Dataset entries:
⟨

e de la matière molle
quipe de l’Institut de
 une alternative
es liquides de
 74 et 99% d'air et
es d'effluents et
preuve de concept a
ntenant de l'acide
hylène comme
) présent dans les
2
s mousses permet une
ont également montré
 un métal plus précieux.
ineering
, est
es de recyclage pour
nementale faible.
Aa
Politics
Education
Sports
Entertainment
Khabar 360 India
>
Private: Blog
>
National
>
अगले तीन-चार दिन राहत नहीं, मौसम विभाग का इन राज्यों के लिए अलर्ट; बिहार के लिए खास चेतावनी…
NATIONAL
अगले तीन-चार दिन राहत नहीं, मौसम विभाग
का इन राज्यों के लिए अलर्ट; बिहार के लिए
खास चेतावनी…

⟩

■ WHAT THE TASK ASKS
Copy out the entries in full, exactly as they appear.

■ TASK RESPONSE
e de la matière molle
quipe de l’Institut de
 une alternative
es liquides de
 74 et 99% d'air et
es d'effluents et
preuve de concept a
ntenant de l'acide
hylène comme
) présent dans les
2
s mousses permet une
ont également montré
 un métal plus précieux.
ineering
, est
es de recyclage pour
nementale faible.
Aa
Politics
Education
Sports
Entertainment
Khabar 360 India
>
Private: Blog
>
National
>
अगले तीन-चार दिन राहत नहीं, मौसम विभाग का इन राज्यों के लिए अलर्ट; बिहार के लिए खास चेतावनी…
NATIONAL
अगले तीन-चार दिन राहत नहीं, मौसम विभाग
का इन राज्यों के लिए अलर्ट; बिहार के लिए
खास चेतावनी…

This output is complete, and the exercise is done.